### YOUR TASK:
Report how many lines of the records below contain the string "left". Give only the number; matching is case-sensitive.
=== EXERCISE DATA ===
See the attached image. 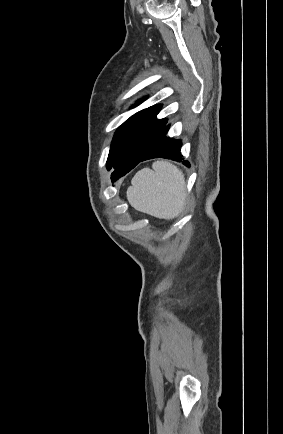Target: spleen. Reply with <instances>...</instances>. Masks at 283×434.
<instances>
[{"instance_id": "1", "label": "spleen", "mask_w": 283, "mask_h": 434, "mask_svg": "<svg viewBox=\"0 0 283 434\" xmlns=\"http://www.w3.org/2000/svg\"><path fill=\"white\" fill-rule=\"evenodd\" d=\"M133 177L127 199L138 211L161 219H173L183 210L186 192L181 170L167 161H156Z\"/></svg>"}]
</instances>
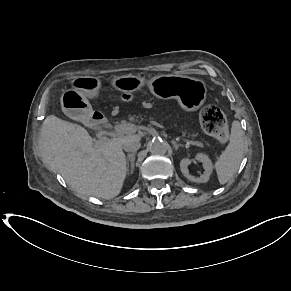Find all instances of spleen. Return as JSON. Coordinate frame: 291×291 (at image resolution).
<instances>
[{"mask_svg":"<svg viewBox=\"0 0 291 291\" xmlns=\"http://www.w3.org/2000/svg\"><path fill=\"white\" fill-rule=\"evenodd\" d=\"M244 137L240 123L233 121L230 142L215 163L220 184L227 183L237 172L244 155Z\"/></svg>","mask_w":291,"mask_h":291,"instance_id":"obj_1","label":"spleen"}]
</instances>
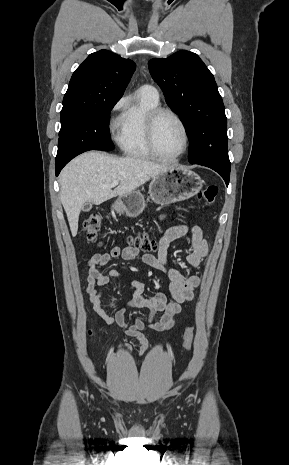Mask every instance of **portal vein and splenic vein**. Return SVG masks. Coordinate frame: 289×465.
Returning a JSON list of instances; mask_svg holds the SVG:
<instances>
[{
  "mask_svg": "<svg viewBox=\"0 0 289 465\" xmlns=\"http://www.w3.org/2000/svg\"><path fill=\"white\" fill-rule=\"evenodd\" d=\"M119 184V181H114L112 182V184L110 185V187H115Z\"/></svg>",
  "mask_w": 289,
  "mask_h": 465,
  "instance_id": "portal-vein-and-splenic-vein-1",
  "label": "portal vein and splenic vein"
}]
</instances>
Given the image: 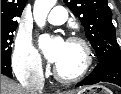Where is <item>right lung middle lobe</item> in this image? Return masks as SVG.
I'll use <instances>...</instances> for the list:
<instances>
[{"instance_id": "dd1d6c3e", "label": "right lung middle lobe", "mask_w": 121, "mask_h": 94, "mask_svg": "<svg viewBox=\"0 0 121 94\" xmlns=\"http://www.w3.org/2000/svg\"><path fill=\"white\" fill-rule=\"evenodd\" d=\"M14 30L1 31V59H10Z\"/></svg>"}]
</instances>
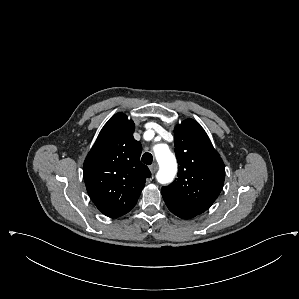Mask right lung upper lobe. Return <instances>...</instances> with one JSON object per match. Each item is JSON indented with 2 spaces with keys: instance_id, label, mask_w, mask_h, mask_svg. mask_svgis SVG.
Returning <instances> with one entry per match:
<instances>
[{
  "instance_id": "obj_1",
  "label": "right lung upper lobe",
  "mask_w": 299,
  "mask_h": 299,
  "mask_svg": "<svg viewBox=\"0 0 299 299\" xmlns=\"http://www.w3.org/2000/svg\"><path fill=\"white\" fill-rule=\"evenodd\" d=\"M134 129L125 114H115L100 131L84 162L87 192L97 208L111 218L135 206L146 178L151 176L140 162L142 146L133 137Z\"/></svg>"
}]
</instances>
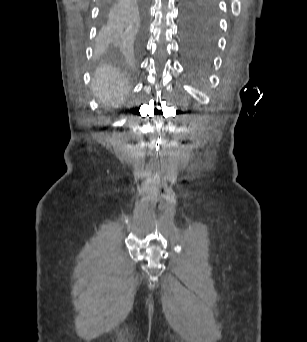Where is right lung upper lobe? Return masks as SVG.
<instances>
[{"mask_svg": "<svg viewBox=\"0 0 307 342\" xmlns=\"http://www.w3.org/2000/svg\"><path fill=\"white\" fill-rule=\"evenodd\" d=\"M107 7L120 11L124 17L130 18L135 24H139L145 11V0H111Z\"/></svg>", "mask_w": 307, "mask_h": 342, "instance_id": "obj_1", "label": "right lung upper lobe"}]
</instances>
===
=== EXERCISE DATA ===
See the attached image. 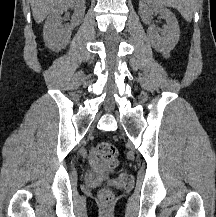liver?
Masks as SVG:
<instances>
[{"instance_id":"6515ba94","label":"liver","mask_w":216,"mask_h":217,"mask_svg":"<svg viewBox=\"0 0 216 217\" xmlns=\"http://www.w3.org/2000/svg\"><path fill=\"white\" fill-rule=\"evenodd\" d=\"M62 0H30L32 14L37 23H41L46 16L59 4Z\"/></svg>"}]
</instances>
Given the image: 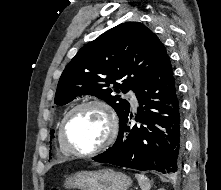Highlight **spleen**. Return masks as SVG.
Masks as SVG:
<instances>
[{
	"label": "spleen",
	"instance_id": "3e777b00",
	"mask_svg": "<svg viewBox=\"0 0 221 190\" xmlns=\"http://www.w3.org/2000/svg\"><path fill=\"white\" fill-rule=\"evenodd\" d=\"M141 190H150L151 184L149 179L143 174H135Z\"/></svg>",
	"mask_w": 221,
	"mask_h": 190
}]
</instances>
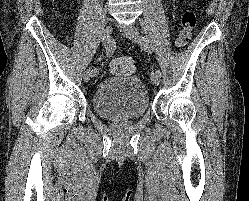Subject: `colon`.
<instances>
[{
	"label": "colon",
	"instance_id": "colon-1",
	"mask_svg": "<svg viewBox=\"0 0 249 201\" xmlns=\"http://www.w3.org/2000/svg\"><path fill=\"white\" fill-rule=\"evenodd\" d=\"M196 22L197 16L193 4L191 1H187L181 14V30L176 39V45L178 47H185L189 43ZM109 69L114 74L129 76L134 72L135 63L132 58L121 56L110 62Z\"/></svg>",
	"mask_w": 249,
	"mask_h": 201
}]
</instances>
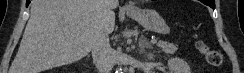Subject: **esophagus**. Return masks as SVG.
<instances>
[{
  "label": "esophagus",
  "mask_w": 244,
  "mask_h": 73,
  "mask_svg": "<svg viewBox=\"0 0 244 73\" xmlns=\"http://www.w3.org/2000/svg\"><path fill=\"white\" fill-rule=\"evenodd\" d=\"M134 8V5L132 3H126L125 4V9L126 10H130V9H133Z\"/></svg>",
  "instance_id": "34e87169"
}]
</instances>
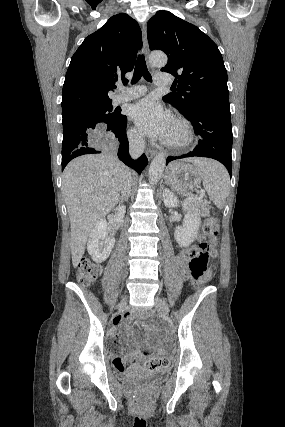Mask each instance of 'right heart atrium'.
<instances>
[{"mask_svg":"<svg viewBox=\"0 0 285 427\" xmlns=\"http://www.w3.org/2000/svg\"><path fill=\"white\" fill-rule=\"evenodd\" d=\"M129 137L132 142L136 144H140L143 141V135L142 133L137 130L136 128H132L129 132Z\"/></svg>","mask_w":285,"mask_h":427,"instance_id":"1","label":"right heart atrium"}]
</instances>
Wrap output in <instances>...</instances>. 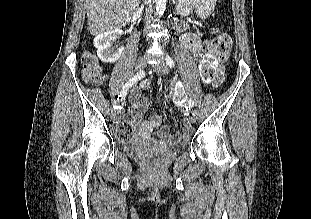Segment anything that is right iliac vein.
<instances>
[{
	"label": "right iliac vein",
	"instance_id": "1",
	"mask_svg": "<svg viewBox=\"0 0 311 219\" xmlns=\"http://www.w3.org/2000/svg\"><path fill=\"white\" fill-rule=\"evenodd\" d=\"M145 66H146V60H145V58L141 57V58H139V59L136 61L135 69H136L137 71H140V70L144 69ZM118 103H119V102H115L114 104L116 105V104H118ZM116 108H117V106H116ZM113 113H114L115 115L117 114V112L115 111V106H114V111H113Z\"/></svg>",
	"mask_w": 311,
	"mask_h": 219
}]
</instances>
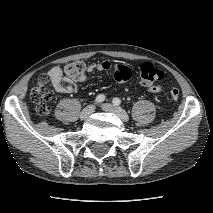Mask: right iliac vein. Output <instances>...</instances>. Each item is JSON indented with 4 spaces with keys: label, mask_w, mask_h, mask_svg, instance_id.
===
=== EXERCISE DATA ===
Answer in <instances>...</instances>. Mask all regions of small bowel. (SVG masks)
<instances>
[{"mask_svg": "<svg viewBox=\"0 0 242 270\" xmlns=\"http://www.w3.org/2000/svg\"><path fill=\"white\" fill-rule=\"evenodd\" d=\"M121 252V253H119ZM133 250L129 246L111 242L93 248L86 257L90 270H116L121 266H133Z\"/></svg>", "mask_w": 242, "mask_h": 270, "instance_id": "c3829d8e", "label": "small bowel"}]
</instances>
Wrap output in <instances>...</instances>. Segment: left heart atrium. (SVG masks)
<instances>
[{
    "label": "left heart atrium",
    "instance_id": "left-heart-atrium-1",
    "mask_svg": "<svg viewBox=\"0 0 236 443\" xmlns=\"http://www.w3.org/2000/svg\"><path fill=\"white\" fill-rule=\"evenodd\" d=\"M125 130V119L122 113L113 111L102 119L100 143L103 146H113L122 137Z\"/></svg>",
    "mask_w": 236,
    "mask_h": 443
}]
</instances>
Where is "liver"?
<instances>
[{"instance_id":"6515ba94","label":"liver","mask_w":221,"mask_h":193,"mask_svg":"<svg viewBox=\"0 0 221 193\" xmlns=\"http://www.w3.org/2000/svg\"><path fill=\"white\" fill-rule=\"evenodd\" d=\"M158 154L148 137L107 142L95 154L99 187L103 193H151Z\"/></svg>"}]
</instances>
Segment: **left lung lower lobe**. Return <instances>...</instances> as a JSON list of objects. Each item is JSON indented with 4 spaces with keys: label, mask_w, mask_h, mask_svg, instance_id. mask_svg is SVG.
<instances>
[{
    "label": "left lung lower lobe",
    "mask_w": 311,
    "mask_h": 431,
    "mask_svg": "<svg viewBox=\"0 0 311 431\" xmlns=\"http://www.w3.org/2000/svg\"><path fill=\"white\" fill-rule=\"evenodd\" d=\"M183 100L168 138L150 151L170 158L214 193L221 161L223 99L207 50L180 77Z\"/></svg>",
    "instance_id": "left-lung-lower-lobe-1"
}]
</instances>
===
### RESPONSE TO THIS EXERCISE:
6